I took the car in for a second opinion. They hooked up a manual pressure gauge and determined that the oil pressure was normal at start at when running for some time (60lbs). No diagnostic codes, and suggested that a lot of fuel in the oil would give a fuel trim reading. Basically, no diagnosis of why the “low oil pressure” message was coming up. However, they kept the car for a few more hours and looked through some service bulletins. The only thing they said they could find was a service bulletin regarding after-market oil filters cause some sort of issue, and swapped the after market oil filter for an AC Delco filter. This was almost a week ago now, and the low oil pressure message has yet to appear. I drove approximately 200 miles this past weekend to go see Mom for Mother’s Day, and no low oil pressure message during that time. They still didn’t find evidence of fuel in the oil, though a couple days after initially taking the car in, the fuel smell didn’t seem to be a strong. Haven’t checked it since.
So, still no clue as to what happened, but will keep an eye on things until the next oil change.
Also - not a lease car that I know of - did have a CarFax report before purchase that showed regular oil changes and one owner.
It sounds like they did a thorough job of checking it out. I’m unaware of the TSB they mentioned, but have no reason to question it.

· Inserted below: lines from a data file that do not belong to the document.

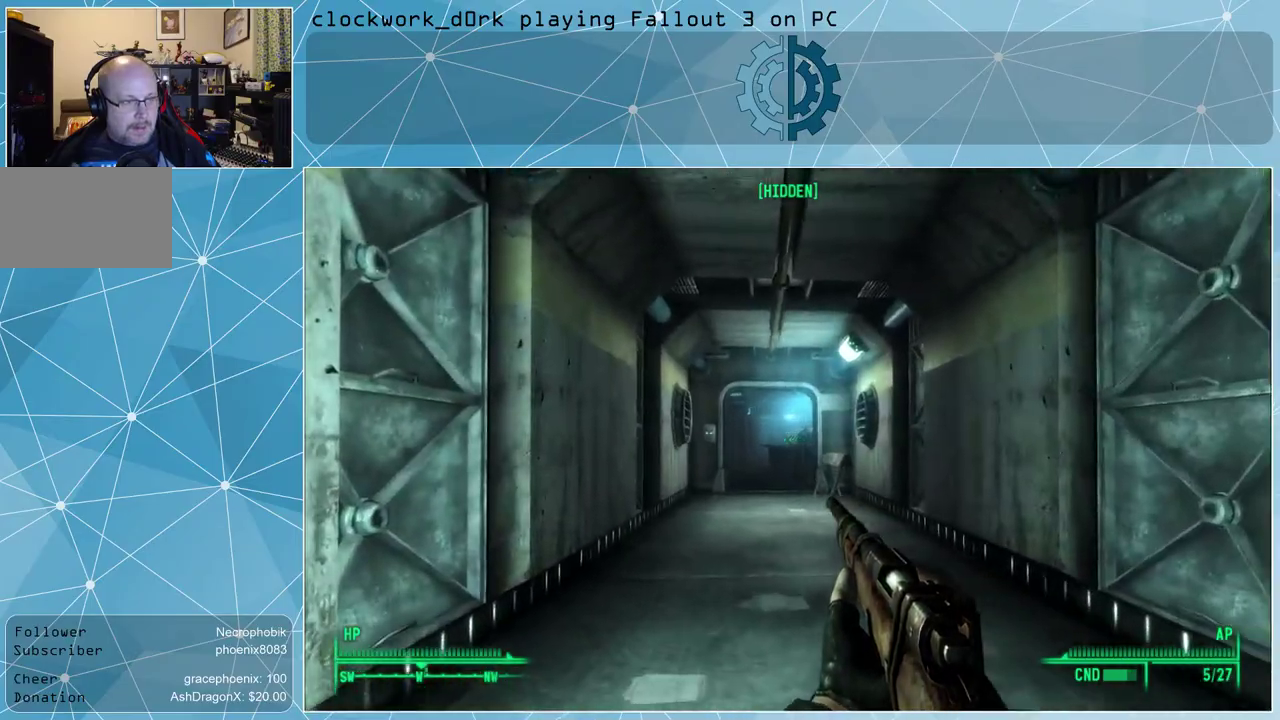
{"keys": ["w"], "mouse": [], "events": [[333, "a", "up"]]}
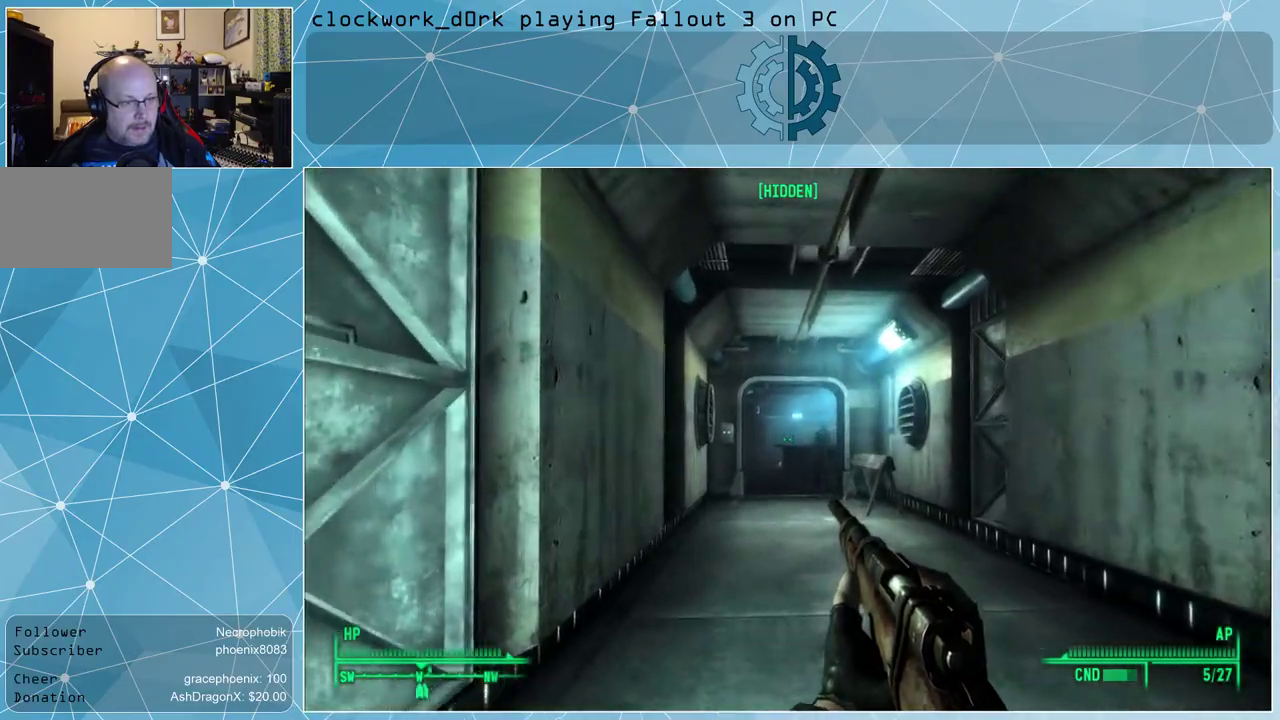
{"keys": ["w"], "mouse": [], "events": []}
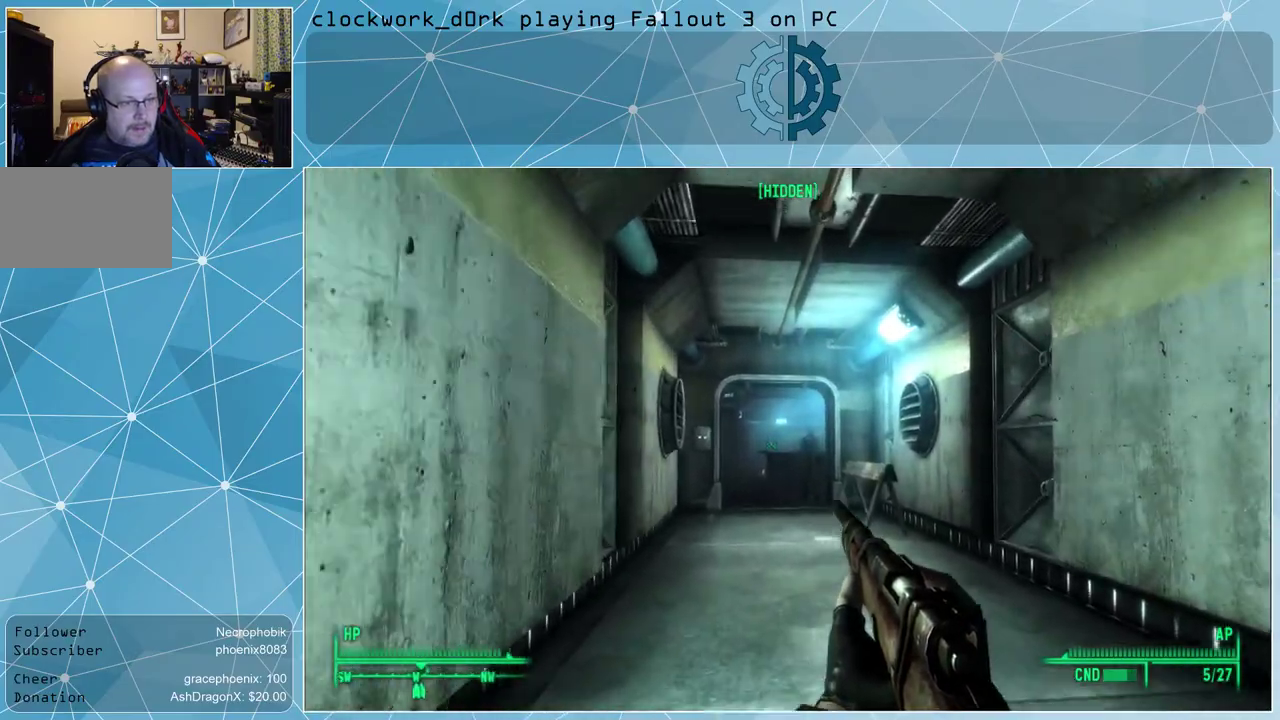
{"keys": ["w"], "mouse": [], "events": [[300, "a", "down"], [500, "a", "up"]]}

If you have any more problems, write in, but I think you’ll be fine. The uel smell could have come from elsewhere.
CarFax is extremely unreliable as a source of information about a car’s history. The present themselves as if they have some comprehensive source of data about cars’ histories. They do not. And the data that they do have has been shown to be unreliable.
I’m sorry but you can buy AC filters at Walmart for about $4. I know others will argue but why put a Fram, Wix, or whatever on a car that new when you can get OEM for the same price?
What does Carfax show as regular oil changes? Sometimes, regular is not regular enough and one owner means nothing. Mountainbike is also correct about CF being unreliable.
Many one owner cars are dumped after the owners hear some prematurely bad news. I’m not saying this is the case here, but it’s also not exactly a rare thing.